------ DATA ------

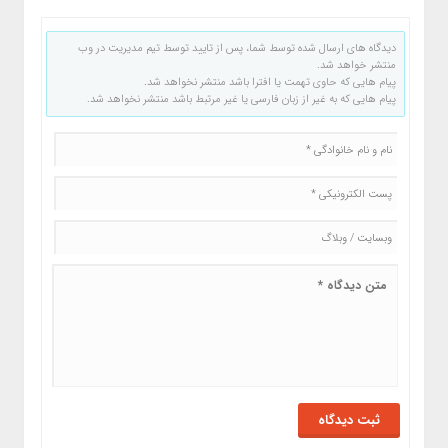
دیدگاه های ارسال شده توسط شما، پس از تایید توسط تیم مدیریت در وب
منتشر خواهد شد.
پیام هایی که حاوی تهمت یا افترا باشد منتشر نخواهد شد.
پیام هایی که به غیر از زبان فارسی یا غیر مرتبط باشد منتشر نخواهد شد.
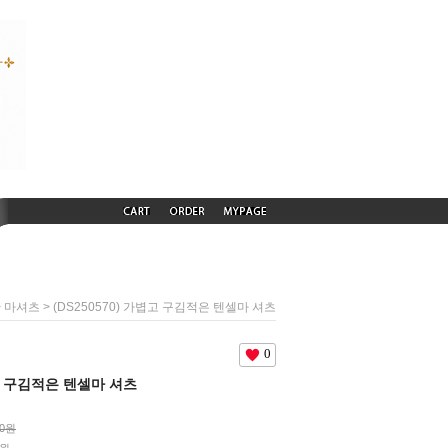
>
> (DS250570) 가볍고 구김적은 텐셀마 셔츠
마셔츠
0
볍고 구김적은 텐셀마 셔츠
00원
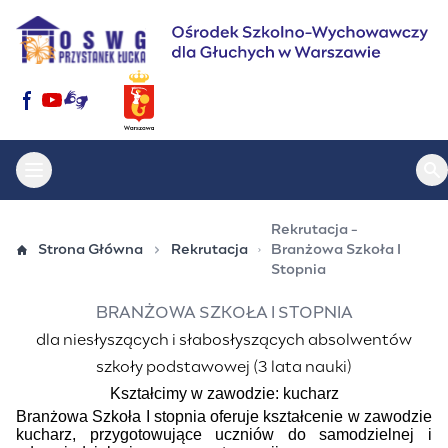
Przejdź
do
treści
Otwórz menu główne
Ot
Rekrutacja -
Strona Główna
Rekrutacja
Branżowa Szkoła I
Stopnia
BRANŻOWA SZKOŁA I STOPNIA
dla niesłyszących i słabosłyszących absolwentów
szkoły podstawowej (3 lata nauki)
Kształcimy w zawodzie:
kucharz
Branżowa Szkoła I stopnia oferuje kształcenie w zawodzie
kucharz, przygotowujące uczniów do samodzielnej i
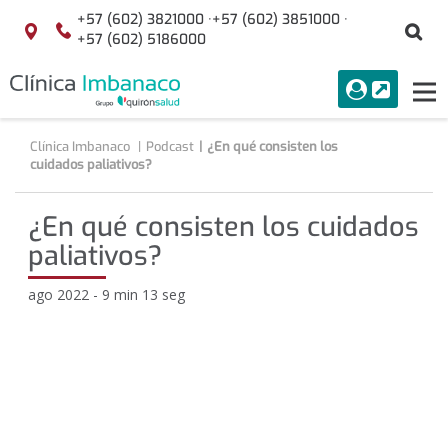
Saltar al contenido
+57 (602) 3821000 ·
+57 (602) 3851000 ·
Bu
Localización
+57 (602) 5186000
menuAcceso
PORTAL
Tog
Buscar
nav
Clínica Imbanaco
Podcast
¿En qué consisten los
cuidados paliativos?
¿En qué consisten los cuidados
paliativos?
ago 2022 - 9 min 13 seg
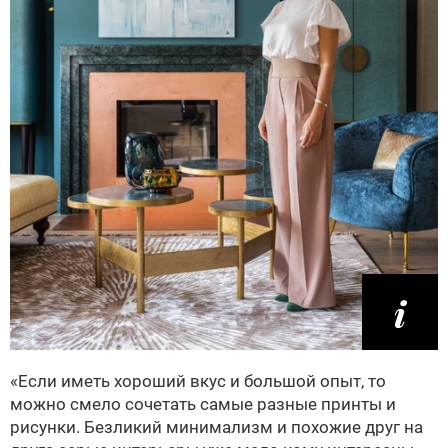
«Если иметь хороший вкус и большой опыт, то
можно смело сочетать самые разные принты и
рисунки. Безликий минимализм и похожие друг на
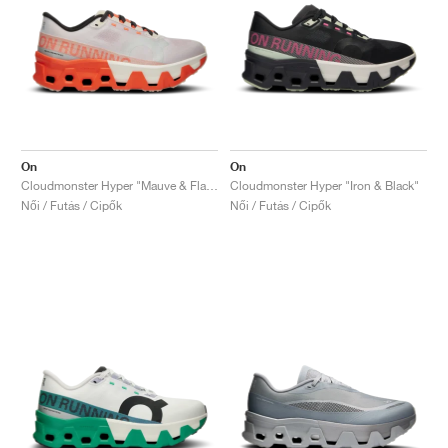
On
On
Cloudmonster Hyper "Mauve & Flame"
Cloudmonster Hyper "Iron & Black"
Női / Futás / Cipők
Női / Futás / Cipők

------

REQUIREMENT: Everything in the data except the pictures should be restated word for word.

RESPONSE AREA:
دیدگاه های ارسال شده توسط شما، پس از تایید توسط تیم مدیریت در وب
منتشر خواهد شد.
پیام هایی که حاوی تهمت یا افترا باشد منتشر نخواهد شد.
پیام هایی که به غیر از زبان فارسی یا غیر مرتبط باشد منتشر نخواهد شد.
>
> (DS250570) 가볍고 구김적은 텐셀마 셔츠
마셔츠
0
볍고 구김적은 텐셀마 셔츠
00원
Przejdź
do
treści
Otwórz menu główne
Ot
Rekrutacja -
Strona Główna
Rekrutacja
Branżowa Szkoła I
Stopnia
BRANŻOWA SZKOŁA I STOPNIA
dla niesłyszących i słabosłyszących absolwentów
szkoły podstawowej (3 lata nauki)
Kształcimy w zawodzie:
kucharz
Branżowa Szkoła I stopnia oferuje kształcenie w zawodzie
kucharz, przygotowujące uczniów do samodzielnej i
Saltar al contenido
+57 (602) 3821000 ·
+57 (602) 3851000 ·
Bu
Localización
+57 (602) 5186000
menuAcceso
PORTAL
Tog
Buscar
nav
Clínica Imbanaco
Podcast
¿En qué consisten los
cuidados paliativos?
¿En qué consisten los cuidados
paliativos?
ago 2022 - 9 min 13 seg
«Если иметь хороший вкус и большой опыт, то
можно смело сочетать самые разные принты и
рисунки. Безликий минимализм и похожие друг на
On
On
Cloudmonster Hyper "Mauve & Flame"
Cloudmonster Hyper "Iron & Black"
Női / Futás / Cipők
Női / Futás / Cipők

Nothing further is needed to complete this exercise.